╭─ Given data

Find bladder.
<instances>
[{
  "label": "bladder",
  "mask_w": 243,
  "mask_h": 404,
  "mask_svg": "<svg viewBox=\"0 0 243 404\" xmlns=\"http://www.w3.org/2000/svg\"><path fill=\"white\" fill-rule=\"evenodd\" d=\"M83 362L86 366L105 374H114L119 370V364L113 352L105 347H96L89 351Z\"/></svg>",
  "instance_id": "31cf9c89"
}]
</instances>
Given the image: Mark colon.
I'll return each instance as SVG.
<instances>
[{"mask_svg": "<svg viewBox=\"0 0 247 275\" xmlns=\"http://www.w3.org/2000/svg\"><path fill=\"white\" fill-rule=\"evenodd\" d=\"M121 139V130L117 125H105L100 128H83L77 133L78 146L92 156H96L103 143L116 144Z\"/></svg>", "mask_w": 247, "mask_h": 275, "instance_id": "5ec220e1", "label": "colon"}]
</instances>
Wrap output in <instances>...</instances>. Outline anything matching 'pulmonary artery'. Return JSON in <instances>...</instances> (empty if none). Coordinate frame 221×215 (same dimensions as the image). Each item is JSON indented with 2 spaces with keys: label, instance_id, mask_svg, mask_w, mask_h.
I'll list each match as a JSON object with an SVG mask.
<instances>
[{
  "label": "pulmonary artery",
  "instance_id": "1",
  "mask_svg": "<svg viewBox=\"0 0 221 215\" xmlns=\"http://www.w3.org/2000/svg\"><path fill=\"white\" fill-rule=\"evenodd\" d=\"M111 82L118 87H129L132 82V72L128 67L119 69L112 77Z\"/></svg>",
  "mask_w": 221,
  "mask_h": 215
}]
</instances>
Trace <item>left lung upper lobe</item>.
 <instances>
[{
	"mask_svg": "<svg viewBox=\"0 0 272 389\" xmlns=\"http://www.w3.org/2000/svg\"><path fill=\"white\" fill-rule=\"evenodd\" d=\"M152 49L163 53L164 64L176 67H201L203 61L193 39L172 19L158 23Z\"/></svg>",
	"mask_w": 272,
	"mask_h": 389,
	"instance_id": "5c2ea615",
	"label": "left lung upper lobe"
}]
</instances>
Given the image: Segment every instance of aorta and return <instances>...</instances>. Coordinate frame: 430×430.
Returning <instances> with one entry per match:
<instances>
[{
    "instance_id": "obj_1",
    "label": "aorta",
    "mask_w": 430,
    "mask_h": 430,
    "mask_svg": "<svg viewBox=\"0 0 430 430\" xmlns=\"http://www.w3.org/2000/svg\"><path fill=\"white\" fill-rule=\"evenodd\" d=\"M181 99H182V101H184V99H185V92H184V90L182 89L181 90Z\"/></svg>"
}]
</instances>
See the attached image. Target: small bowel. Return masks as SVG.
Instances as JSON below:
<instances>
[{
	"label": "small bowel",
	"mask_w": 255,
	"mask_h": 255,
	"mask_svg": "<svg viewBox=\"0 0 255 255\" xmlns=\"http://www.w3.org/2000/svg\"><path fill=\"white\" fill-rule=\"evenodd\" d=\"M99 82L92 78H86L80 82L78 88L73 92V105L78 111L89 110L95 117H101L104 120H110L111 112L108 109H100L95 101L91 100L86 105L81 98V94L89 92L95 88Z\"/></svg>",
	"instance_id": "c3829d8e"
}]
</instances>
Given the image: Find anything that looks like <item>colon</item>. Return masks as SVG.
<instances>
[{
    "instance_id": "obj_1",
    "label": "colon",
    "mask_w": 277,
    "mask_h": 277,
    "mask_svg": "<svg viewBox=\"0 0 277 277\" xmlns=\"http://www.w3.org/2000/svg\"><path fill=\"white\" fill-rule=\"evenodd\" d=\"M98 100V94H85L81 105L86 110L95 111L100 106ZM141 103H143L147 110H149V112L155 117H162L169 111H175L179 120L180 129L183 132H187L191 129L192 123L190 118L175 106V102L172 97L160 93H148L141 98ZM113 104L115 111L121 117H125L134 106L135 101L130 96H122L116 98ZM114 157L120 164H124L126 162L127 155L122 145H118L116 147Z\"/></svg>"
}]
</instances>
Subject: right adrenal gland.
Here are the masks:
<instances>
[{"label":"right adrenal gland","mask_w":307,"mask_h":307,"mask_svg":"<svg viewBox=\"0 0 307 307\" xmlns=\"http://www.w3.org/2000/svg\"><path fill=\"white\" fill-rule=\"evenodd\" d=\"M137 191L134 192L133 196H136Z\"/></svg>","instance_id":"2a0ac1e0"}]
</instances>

╰─

Could you turn the material above into a numbered list, dropping any blank lines?

Solution for this task =
1. Find bladder.
2. <instances>
3. [{
4.   "label": "bladder",
5.   "mask_w": 243,
6.   "mask_h": 404,
7.   "mask_svg": "<svg viewBox=\"0 0 243 404\" xmlns=\"http://www.w3.org/2000/svg\"><path fill=\"white\" fill-rule=\"evenodd\" d=\"M83 362L86 366L105 374H114L119 370V364L113 352L105 347H96L89 351Z\"/></svg>",
8.   "instance_id": "31cf9c89"
9. }]
10. </instances>
11. Given the image: Mark colon.
12. I'll return each instance as SVG.
13. <instances>
14. [{"mask_svg": "<svg viewBox=\"0 0 247 275\" xmlns=\"http://www.w3.org/2000/svg\"><path fill=\"white\" fill-rule=\"evenodd\" d=\"M121 139V130L117 125H105L100 128H83L77 133L78 146L92 156H96L103 143L116 144Z\"/></svg>", "mask_w": 247, "mask_h": 275, "instance_id": "5ec220e1", "label": "colon"}]
15. </instances>
16. Wrap output in <instances>...</instances>. Outline anything matching 'pulmonary artery'. Return JSON in <instances>...</instances> (empty if none). Coordinate frame 221×215 (same dimensions as the image). Each item is JSON indented with 2 spaces with keys: label, instance_id, mask_svg, mask_w, mask_h.
17. I'll list each match as a JSON object with an SVG mask.
18. <instances>
19. [{
20.   "label": "pulmonary artery",
21.   "instance_id": "1",
22.   "mask_svg": "<svg viewBox=\"0 0 221 215\" xmlns=\"http://www.w3.org/2000/svg\"><path fill=\"white\" fill-rule=\"evenodd\" d=\"M111 82L118 87H129L132 82V72L128 67L119 69L112 77Z\"/></svg>",
23.   "mask_w": 221,
24.   "mask_h": 215
25. }]
26. </instances>
27. Trace <item>left lung upper lobe</item>.
28.  <instances>
29. [{
30. 	"mask_svg": "<svg viewBox=\"0 0 272 389\" xmlns=\"http://www.w3.org/2000/svg\"><path fill=\"white\" fill-rule=\"evenodd\" d=\"M152 49L163 53L164 64L176 67H201L203 61L193 39L172 19L158 23Z\"/></svg>",
31. 	"mask_w": 272,
32. 	"mask_h": 389,
33. 	"instance_id": "5c2ea615",
34. 	"label": "left lung upper lobe"
35. }]
36. </instances>
37. Given the image: Segment every instance of aorta and return <instances>...</instances>. Coordinate frame: 430×430.
38. Returning <instances> with one entry per match:
39. <instances>
40. [{
41.     "instance_id": "obj_1",
42.     "label": "aorta",
43.     "mask_w": 430,
44.     "mask_h": 430,
45.     "mask_svg": "<svg viewBox=\"0 0 430 430\" xmlns=\"http://www.w3.org/2000/svg\"><path fill=\"white\" fill-rule=\"evenodd\" d=\"M181 99H182V101H184V99H185V92H184V90L182 89L181 90Z\"/></svg>"
46. }]
47. </instances>
48. See the attached image. Target: small bowel. Return masks as SVG.
49. Instances as JSON below:
50. <instances>
51. [{
52. 	"label": "small bowel",
53. 	"mask_w": 255,
54. 	"mask_h": 255,
55. 	"mask_svg": "<svg viewBox=\"0 0 255 255\" xmlns=\"http://www.w3.org/2000/svg\"><path fill=\"white\" fill-rule=\"evenodd\" d=\"M99 82L92 78H86L80 82L78 88L73 92V105L78 111L89 110L95 117H101L104 120H110L111 112L108 109H100L95 101L91 100L86 105L81 98V94L89 92L95 88Z\"/></svg>",
56. 	"instance_id": "c3829d8e"
57. }]
58. </instances>
59. Given the image: Find anything that looks like <item>colon</item>. Return masks as SVG.
60. <instances>
61. [{
62.     "instance_id": "obj_1",
63.     "label": "colon",
64.     "mask_w": 277,
65.     "mask_h": 277,
66.     "mask_svg": "<svg viewBox=\"0 0 277 277\" xmlns=\"http://www.w3.org/2000/svg\"><path fill=\"white\" fill-rule=\"evenodd\" d=\"M98 100V94H85L81 105L86 110L95 111L100 106ZM141 103H143L147 110H149V112L155 117H162L169 111H175L179 120L180 129L183 132H187L191 129L192 123L190 118L175 106V102L172 97L160 93H148L141 98ZM113 104L115 111L121 117H125L134 106L135 101L130 96H122L116 98ZM114 157L120 164H124L126 162L127 155L122 145H118L116 147Z\"/></svg>"
67. }]
68. </instances>
69. Subject: right adrenal gland.
70. Here are the masks:
71. <instances>
72. [{"label":"right adrenal gland","mask_w":307,"mask_h":307,"mask_svg":"<svg viewBox=\"0 0 307 307\" xmlns=\"http://www.w3.org/2000/svg\"><path fill=\"white\" fill-rule=\"evenodd\" d=\"M137 191L134 192L133 196H136Z\"/></svg>","instance_id":"2a0ac1e0"}]
73. </instances>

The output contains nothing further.